Капитан посмотрел на Павла.

Клевцов пролез через рваный обвал в стенной кладке, пополз к своим окопам. Он опасался, как бы наш часовой не открыл стрельбу и не всполошил немцев, приняв его за вражеского лазутчика. Но часовой молчал.

Рывком Павел преодолел последние метры, спрыгнул в окоп. Накрывшись от ветра брезентовыми накидками, в нишах сидели бойцы пополнения и равнодушно смотрели на человека в замызганном полушубке и валенках.

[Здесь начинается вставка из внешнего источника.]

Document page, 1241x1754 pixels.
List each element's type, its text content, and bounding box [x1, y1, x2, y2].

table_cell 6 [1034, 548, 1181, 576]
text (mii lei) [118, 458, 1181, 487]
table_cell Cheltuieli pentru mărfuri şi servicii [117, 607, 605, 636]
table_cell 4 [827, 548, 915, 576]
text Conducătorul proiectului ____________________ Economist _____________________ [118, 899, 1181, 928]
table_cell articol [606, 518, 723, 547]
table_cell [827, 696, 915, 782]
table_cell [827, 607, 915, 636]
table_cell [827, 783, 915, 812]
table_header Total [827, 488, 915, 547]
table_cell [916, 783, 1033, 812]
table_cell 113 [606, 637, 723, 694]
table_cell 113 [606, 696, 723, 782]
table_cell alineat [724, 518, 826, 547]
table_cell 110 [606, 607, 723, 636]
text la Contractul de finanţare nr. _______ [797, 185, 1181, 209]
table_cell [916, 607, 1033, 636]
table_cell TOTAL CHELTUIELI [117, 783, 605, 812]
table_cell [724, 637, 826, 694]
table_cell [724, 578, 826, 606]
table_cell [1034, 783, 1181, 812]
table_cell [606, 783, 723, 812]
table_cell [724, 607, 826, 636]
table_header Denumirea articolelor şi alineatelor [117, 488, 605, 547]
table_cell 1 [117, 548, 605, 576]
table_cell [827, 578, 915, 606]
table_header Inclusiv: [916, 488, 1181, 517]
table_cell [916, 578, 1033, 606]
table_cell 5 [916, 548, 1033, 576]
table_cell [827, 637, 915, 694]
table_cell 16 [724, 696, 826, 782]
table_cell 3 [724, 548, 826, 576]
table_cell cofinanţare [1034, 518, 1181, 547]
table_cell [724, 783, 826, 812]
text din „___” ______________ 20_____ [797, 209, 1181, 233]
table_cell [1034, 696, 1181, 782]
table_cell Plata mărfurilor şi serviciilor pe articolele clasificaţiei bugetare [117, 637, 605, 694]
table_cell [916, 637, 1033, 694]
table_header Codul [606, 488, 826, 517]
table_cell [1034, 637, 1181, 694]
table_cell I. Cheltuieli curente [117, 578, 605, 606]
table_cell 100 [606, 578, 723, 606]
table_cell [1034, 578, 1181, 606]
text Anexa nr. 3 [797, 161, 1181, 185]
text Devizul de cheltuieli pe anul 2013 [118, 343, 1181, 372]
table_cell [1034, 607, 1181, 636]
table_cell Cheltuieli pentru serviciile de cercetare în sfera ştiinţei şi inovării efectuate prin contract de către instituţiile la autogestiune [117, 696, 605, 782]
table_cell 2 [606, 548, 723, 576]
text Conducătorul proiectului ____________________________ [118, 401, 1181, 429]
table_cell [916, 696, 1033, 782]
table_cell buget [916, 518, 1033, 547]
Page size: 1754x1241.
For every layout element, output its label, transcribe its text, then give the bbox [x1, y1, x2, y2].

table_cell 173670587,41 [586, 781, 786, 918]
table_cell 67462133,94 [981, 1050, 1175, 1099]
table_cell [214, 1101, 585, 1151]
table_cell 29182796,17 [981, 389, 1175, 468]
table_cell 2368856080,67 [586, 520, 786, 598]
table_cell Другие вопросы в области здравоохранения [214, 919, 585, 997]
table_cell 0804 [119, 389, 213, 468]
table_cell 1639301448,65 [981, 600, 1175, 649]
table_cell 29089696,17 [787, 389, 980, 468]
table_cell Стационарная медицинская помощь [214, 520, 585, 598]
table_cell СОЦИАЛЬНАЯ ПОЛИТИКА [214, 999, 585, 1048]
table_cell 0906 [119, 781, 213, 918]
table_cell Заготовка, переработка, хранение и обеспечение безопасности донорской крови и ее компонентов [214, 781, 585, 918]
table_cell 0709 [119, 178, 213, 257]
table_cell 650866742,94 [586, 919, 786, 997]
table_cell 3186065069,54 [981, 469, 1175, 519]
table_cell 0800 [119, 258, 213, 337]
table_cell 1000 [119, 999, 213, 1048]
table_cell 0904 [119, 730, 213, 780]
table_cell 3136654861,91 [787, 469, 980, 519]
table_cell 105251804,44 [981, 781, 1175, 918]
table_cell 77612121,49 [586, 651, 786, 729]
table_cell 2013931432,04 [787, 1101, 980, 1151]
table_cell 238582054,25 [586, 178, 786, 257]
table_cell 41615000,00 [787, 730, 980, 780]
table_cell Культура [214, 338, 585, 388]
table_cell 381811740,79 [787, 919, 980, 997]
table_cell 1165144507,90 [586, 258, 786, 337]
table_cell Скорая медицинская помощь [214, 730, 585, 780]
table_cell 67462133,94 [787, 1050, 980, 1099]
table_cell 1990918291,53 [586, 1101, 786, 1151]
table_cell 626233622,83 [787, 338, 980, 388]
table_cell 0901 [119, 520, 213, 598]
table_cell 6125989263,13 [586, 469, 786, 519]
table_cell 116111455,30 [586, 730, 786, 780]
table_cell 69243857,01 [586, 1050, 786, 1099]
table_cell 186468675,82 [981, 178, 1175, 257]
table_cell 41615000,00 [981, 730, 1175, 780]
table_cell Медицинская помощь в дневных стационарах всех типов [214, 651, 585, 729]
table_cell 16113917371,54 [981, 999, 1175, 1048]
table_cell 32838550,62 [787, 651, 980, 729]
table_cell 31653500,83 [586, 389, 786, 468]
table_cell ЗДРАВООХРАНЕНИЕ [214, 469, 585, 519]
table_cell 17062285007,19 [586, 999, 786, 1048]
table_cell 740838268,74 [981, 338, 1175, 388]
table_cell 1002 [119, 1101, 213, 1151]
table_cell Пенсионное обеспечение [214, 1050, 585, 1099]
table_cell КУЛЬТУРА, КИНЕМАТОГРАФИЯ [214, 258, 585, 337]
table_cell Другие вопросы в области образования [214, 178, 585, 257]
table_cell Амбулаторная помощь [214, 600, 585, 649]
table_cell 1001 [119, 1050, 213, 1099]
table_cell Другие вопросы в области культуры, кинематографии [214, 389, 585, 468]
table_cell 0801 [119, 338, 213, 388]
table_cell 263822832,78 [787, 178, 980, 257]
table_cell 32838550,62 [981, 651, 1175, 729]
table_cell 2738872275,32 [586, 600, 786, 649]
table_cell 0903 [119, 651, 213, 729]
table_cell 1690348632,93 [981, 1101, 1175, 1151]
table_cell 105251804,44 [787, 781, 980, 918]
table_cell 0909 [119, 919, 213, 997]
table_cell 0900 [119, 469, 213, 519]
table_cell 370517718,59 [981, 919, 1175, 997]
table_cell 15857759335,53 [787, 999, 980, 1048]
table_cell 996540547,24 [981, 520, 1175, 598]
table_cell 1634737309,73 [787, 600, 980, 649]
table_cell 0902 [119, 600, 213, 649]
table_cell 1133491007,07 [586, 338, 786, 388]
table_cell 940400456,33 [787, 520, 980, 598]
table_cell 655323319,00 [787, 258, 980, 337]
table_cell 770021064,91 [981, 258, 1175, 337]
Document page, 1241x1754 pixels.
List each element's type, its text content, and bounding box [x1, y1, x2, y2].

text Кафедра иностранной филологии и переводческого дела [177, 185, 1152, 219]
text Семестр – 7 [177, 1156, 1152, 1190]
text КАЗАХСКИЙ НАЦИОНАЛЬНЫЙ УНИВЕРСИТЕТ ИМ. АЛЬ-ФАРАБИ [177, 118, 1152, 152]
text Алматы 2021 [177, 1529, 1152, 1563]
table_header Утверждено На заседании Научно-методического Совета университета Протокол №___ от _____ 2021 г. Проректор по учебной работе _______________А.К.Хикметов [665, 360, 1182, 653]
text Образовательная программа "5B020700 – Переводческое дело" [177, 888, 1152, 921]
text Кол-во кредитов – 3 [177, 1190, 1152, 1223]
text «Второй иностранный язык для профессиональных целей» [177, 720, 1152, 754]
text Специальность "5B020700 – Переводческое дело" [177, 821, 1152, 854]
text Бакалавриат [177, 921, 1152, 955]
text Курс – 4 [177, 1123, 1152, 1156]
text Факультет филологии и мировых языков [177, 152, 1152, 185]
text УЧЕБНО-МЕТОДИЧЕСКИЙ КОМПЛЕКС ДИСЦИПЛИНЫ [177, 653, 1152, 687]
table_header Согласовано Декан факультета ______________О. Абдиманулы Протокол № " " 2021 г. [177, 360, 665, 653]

— Давно меня заметили? — спросил Павел часового.

— А как из церкви вылезли, — похвастался боец.

«Маскировка ни к черту!» — ругнулся про себя Павел и пошел по траншее к комбату.

В подвале на этот раз было много народу. Майор ставил задачу командирам рот. Увидев Павла, он с некоторым замешательством оторвался от карты, спросил:

— Чем могу служить?

— Вторая попытка не удалась, — проговорил Павел. — Мы на нейтральной полосе в церкви. Будем переходить в тринадцать ноль-ноль. Просим поддержать огнем левее от церкви. Устройте там суматоху погромче.